Dans sa bouche, les mots se bousculent comme les bons films dans sa filmographie (Naissance des pieuvres, L’Apollonide, Suzanne, Les Combattants, Les Ogres…).Adèle Haenel est une actrice pressée.A27 ans, elle a déjà accroché un Téchiné (L’Homme qu’on aimait trop dans lequel elle jouait Agnès Le Roux), un César (du second rôle pour Suzanne) et un Dardenne à son palmarès. Dans La Fille inconnue elle campe Jenny, une jeune médecin qui s’en veut de ne pas avoir ouvert la porte de son cabinet à une inconnue qui y sonnait après l’heure de fermeture et qu’on a retrouvée morte le lendemain sur un quai. Obsédée par le remords, Jenny va tout faire pour identifier la malheureuse et lui permettre d’avoir une sépulture décente. À l’écouter parler du film on comprend que les scrupules de cette fille ne lui sont pas inconnus…
Tourner avec les frères Dardenne c’était un rêve?
Pas un rêve, non, parce que dans ma tête, ce n’était pas même pas envisageable.J’ai grandi avec leurs films, c’est comme si on m’avait dit : « Tu vas faire le Roi Lion »! (rires).C’était plutôt une chance incroyable.
Comment présenteriez-vous Jenny, votre personnage?
Comme quelqu’un qui se réveille, qui ouvre les yeux et vois le monde tel qu’il est. L’événement fortuit auquel elle est confrontée chamboule ses plans de vie et l’image qu’elle avait d’elle…
Pouvez-vous vous reconnaître en elle?
Non, parce que je suis née en colère et énervée.Je fais attention quand j’en parle parce que ça peut ressembler à une posture et virer la farce mais le monde dans lequel on vit me révolte : trop de laissés pour compte, un blocage terrifiant de la mobilité sociale, une stigamtisation de la pauvreté.On vit dans ce monde comme si c’était normal que des milliers de migrants disparaissent en mer, que de plus en plus d’ enfants vivent dans la rue… Se sentir responsable c’est un peu la moindre des choses, non?
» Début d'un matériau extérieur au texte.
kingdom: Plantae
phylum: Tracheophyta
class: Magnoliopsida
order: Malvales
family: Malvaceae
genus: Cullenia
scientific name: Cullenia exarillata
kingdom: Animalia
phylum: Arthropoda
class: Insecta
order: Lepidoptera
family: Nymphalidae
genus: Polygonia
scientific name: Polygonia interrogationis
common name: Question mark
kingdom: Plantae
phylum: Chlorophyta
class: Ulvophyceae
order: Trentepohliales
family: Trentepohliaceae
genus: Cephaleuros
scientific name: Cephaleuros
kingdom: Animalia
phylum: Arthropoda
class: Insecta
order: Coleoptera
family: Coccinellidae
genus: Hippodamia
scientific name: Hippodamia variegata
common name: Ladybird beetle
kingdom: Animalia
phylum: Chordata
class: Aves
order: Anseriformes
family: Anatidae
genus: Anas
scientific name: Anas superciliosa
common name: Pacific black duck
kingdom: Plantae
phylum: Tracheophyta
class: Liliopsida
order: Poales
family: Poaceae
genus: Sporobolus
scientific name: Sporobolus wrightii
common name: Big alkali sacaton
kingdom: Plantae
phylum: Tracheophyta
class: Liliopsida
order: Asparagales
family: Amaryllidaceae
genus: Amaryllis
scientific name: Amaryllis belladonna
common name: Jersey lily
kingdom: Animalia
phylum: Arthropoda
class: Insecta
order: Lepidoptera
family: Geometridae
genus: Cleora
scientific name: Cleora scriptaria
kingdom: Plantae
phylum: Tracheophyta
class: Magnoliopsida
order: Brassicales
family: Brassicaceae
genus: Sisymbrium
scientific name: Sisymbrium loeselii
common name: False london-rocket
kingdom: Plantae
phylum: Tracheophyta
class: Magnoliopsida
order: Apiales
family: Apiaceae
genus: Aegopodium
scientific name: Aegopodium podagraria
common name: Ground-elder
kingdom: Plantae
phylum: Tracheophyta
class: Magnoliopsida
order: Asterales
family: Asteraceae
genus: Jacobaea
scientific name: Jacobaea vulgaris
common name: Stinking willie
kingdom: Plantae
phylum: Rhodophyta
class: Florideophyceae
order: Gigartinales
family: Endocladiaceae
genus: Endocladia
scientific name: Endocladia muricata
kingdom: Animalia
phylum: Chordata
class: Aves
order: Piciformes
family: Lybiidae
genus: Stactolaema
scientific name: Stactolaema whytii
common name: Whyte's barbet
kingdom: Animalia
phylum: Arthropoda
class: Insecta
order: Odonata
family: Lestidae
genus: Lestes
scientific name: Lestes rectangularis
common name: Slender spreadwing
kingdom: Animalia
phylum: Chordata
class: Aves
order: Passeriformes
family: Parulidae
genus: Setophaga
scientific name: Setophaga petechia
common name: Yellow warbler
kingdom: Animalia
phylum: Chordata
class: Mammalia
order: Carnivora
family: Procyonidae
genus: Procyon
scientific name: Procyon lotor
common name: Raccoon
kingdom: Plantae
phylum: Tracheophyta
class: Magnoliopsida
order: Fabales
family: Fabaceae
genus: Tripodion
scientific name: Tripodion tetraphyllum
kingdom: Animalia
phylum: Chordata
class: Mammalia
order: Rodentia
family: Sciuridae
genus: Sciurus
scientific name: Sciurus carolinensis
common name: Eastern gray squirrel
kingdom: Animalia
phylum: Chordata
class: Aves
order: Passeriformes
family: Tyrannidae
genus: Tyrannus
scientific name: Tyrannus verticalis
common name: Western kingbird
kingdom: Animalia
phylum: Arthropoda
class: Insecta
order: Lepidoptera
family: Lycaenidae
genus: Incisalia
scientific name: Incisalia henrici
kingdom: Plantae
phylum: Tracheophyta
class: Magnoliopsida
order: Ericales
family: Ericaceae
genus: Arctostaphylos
C’est un peu le thème du film…
Oui, ça oblige à réfléchir à ce qu’on fait ou pas.Le risque qui nous guette tous, c’est de s’endormir en se disant « C’est pas ma faute, je n’y peux rien ».
Un rôle marquant, donc?
Je me méfie aussi du fameux « rôle dont on ne peut pas se défaire ».Je ne sais pas ce que c’est. Mais c’est vrai qu’actrice c’est pas clean.Ca oblige à donner quelque chose d’intime, de sa vie de son énergie.Celui-là, j’y suis allé comme les autres avec naïveté et sérieux, ce qui va ensemble selon moi. Je me suis beaucoup attaché aux gestes de la pratique médicale : comment on enfile les gants, comment on pique, je me suis intéressée au fonctionnement du stéthoscope. Je suis un peu obsédée par les détails techniques, mais ça permet de se concentrer sur le jeu ensuite.C’est là que le vrai travail commence.
Comment choisissez-vous vos rôles?
Il doit y avoir comme une évidence.Si je dois chercher des raisons de le faire, je ne le fais pas. J’aime le cinéma qui assume sa fragilité, son ancrage dans le présent.Je ne crois pas au grand œuvre. Si le dialogue entre le film et l’époque est pertinent, il passera peut-être à la postérité.Sinon, ce n’est pas grave.
Tourner à l’étranger vous tenterait?
Pas pour dire que je l’ai fait.C’est sûr qu’on ne va pas me proposer Tomb Raider en France, mais je trouve bizarre de vouloir faire à tout prix l’ablation de ses racines.Il y a comme un truc de neutralisation qui me dérange dans le fait de partir travailler ailleurs que chez soi.
Et passer à la réalisation?
Je suis déjà assez anxieuse comme ça sur un plateau.Réaliser ça doit multiplier le stress par dix. Pour l’instant ça me suffit de permettre à d’autres de s’exprimer à travers moi.